All of the above disclosures are specifically incorporated by reference herein for enabling one of skill in the art to etch an image in a transparent material according to the one element of the present invention. However, none of the forgoing examples disclose a decorative article having an etched image which appears to follow the eye when viewed from different angles. Our invention satisfies these needs.
BRIEF SUMMARY OF THE INVENTION
It is therefore a principal object of the present invention to provide a decorative article having an etched image inside a transparent material which appears to follow the eye when viewed from different angles.

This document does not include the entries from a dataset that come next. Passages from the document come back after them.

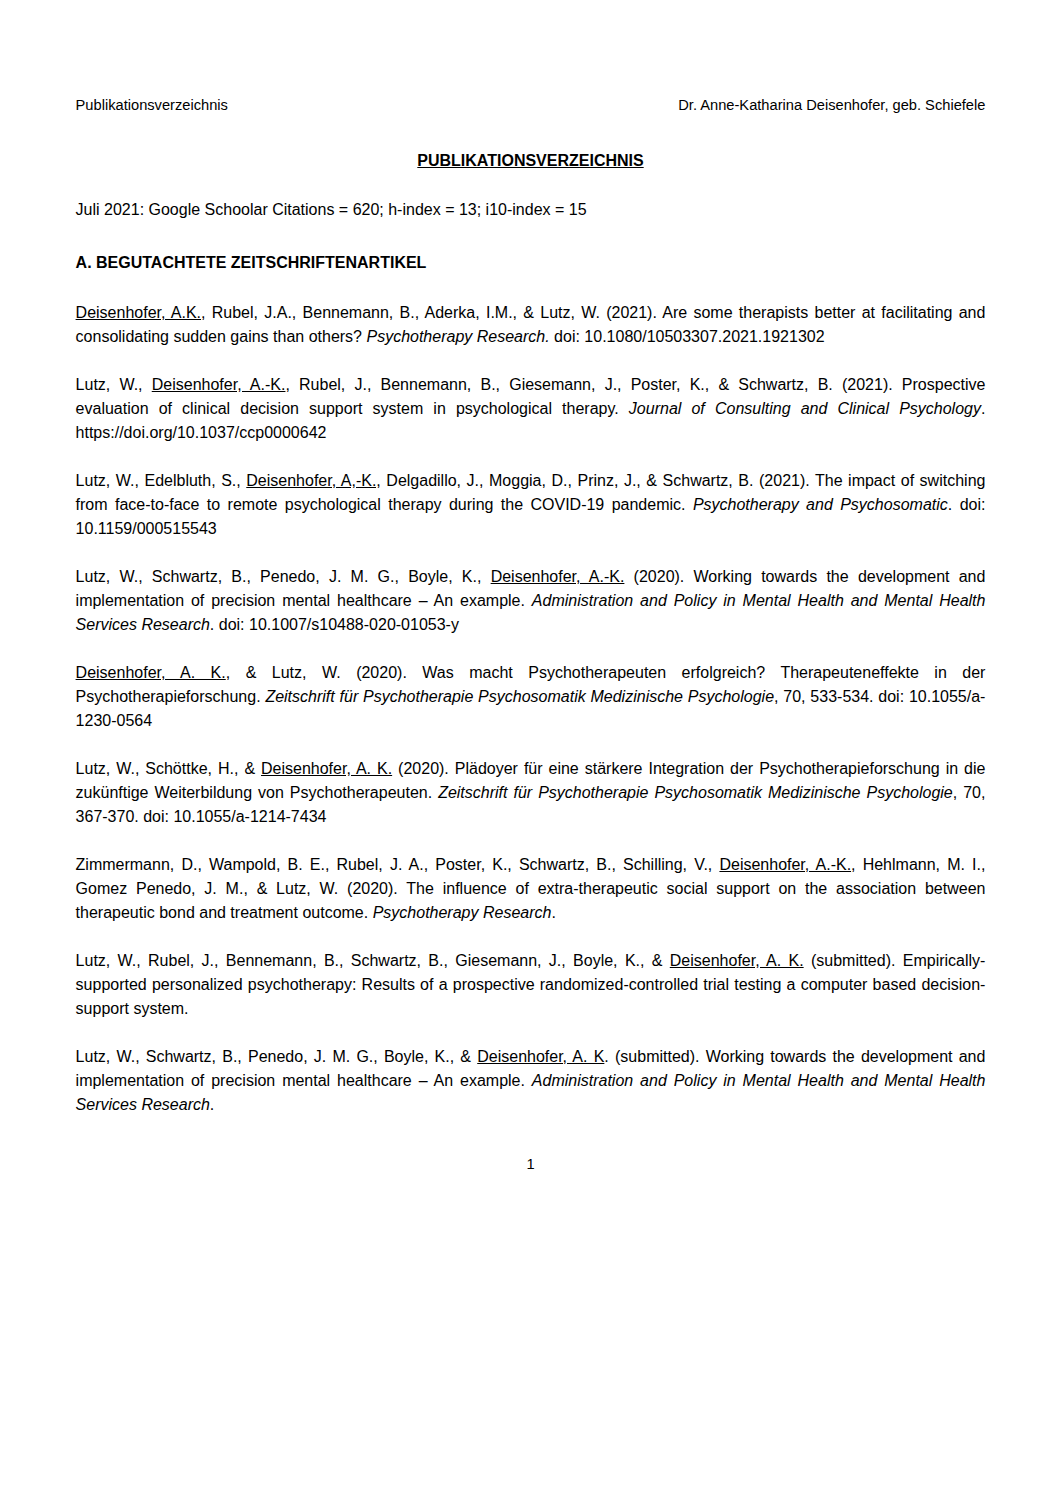Publikationsverzeichnis Dr. Anne-Katharina Deisenhofer, geb. Schiefele
PUBLIKATIONSVERZEICHNIS
Juli 2021: Google Schoolar Citations = 620; h-index = 13; i10-index = 15
A. BEGUTACHTETE ZEITSCHRIFTENARTIKEL
Deisenhofer, A.K., Rubel, J.A., Bennemann, B., Aderka, I.M., & Lutz, W. (2021). Are some therapists better at facilitating and consolidating sudden gains than others? Psychotherapy Research. doi: 10.1080/10503307.2021.1921302
Lutz, W., Deisenhofer, A.-K., Rubel, J., Bennemann, B., Giesemann, J., Poster, K., & Schwartz, B. (2021). Prospective evaluation of clinical decision support system in psychological therapy. Journal of Consulting and Clinical Psychology. https://doi.org/10.1037/ccp0000642
Lutz, W., Edelbluth, S., Deisenhofer, A,-K., Delgadillo, J., Moggia, D., Prinz, J., & Schwartz, B. (2021). The impact of switching from face-to-face to remote psychological therapy during the COVID-19 pandemic. Psychotherapy and Psychosomatic. doi: 10.1159/000515543
Lutz, W., Schwartz, B., Penedo, J. M. G., Boyle, K., Deisenhofer, A.-K. (2020). Working towards the development and implementation of precision mental healthcare – An example. Administration and Policy in Mental Health and Mental Health Services Research. doi: 10.1007/s10488-020-01053-y
Deisenhofer, A. K., & Lutz, W. (2020). Was macht Psychotherapeuten erfolgreich? Therapeuteneffekte in der Psychotherapieforschung. Zeitschrift für Psychotherapie Psychosomatik Medizinische Psychologie, 70, 533-534. doi: 10.1055/a-1230-0564
Lutz, W., Schöttke, H., & Deisenhofer, A. K. (2020). Plädoyer für eine stärkere Integration der Psychotherapieforschung in die zukünftige Weiterbildung von Psychotherapeuten. Zeitschrift für Psychotherapie Psychosomatik Medizinische Psychologie, 70, 367-370. doi: 10.1055/a-1214-7434
Zimmermann, D., Wampold, B. E., Rubel, J. A., Poster, K., Schwartz, B., Schilling, V., Deisenhofer, A.-K., Hehlmann, M. I., Gomez Penedo, J. M., & Lutz, W. (2020). The influence of extra-therapeutic social support on the association between therapeutic bond and treatment outcome. Psychotherapy Research.
Lutz, W., Rubel, J., Bennemann, B., Schwartz, B., Giesemann, J., Boyle, K., & Deisenhofer, A. K. (submitted). Empirically-supported personalized psychotherapy: Results of a prospective randomized-controlled trial testing a computer based decision-support system.
Lutz, W., Schwartz, B., Penedo, J. M. G., Boyle, K., & Deisenhofer, A. K. (submitted). Working towards the development and implementation of precision mental healthcare – An example. Administration and Policy in Mental Health and Mental Health Services Research.
1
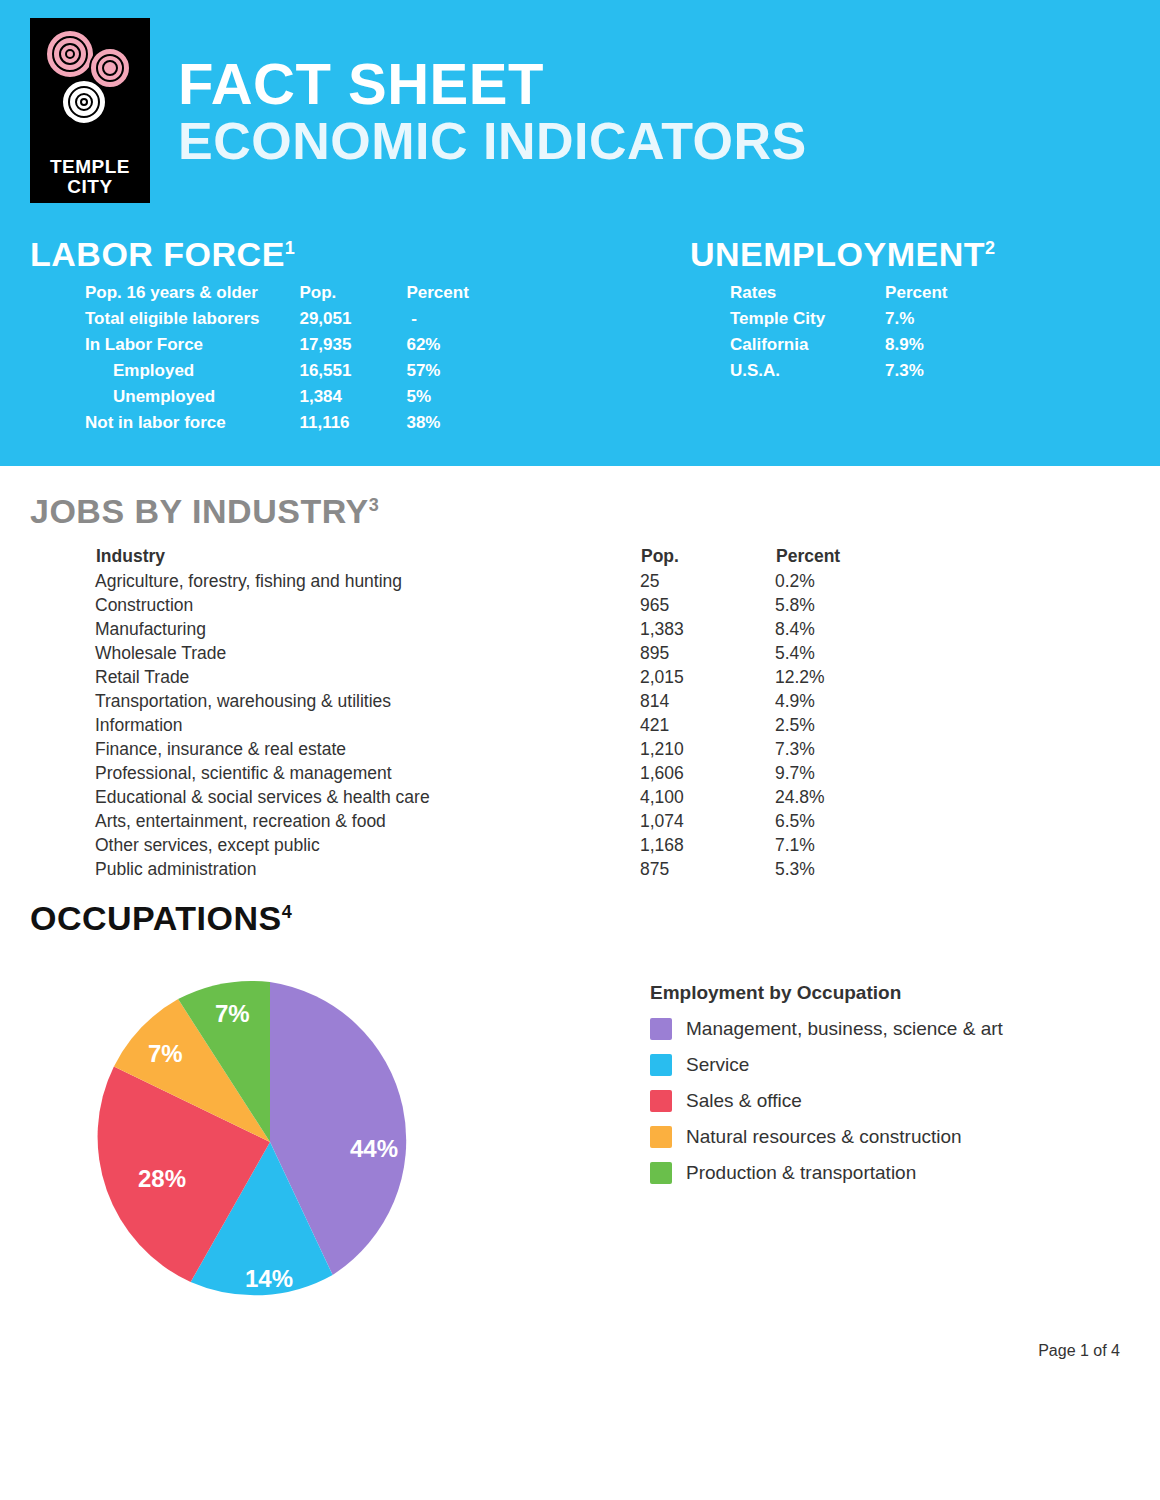TEMPLE
CITY
FACT SHEET
ECONOMIC INDICATORS
LABOR FORCE1
| Pop. 16 years & older | Pop. | Percent |
| Total eligible laborers | 29,051 | - |
| In Labor Force | 17,935 | 62% |
| Employed | 16,551 | 57% |
| Unemployed | 1,384 | 5% |
| Not in labor force | 11,116 | 38% |
UNEMPLOYMENT2
| Rates | Percent |
| Temple City | 7.% |
| California | 8.9% |
| U.S.A. | 7.3% |
JOBS BY INDUSTRY3
| Industry | Pop. | Percent |
| --- | --- | --- |
| Agriculture, forestry, fishing and hunting | 25 | 0.2% |
| Construction | 965 | 5.8% |
| Manufacturing | 1,383 | 8.4% |
| Wholesale Trade | 895 | 5.4% |
| Retail Trade | 2,015 | 12.2% |
| Transportation, warehousing & utilities | 814 | 4.9% |
| Information | 421 | 2.5% |
| Finance, insurance & real estate | 1,210 | 7.3% |
| Professional, scientific & management | 1,606 | 9.7% |
| Educational & social services & health care | 4,100 | 24.8% |
| Arts, entertainment, recreation & food | 1,074 | 6.5% |
| Other services, except public | 1,168 | 7.1% |
| Public administration | 875 | 5.3% |
OCCUPATIONS4
44% 14% 28% 7% 7%
Employment by Occupation
Management, business, science & art
Service
Sales & office
Natural resources & construction
Production & transportation
Page 1 of 4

To overcome the problems of the prior art and in accordance with the purpose of the invention, as embodied and broadly described herein, briefly, a decorative article is provided having an optically transparent solid material, having top, bottom, front, back and side surfaces, an opaque material covering the back, side and top surfaces, and an image inside the transparent material defined by etch points having a convex exterior surface facing the back surface and a concave interior surface facing the front surface.
Additional advantages of the present invention will be set forth in part in the description that follows and in part will be obvious from that description or can be learned from practice or testing of the invention. The advantages of the invention can be learned from practice or testing of the invention. The advantages of the invention can be realized and obtained by the apparatus and methods particularly pointed out in the appended claims.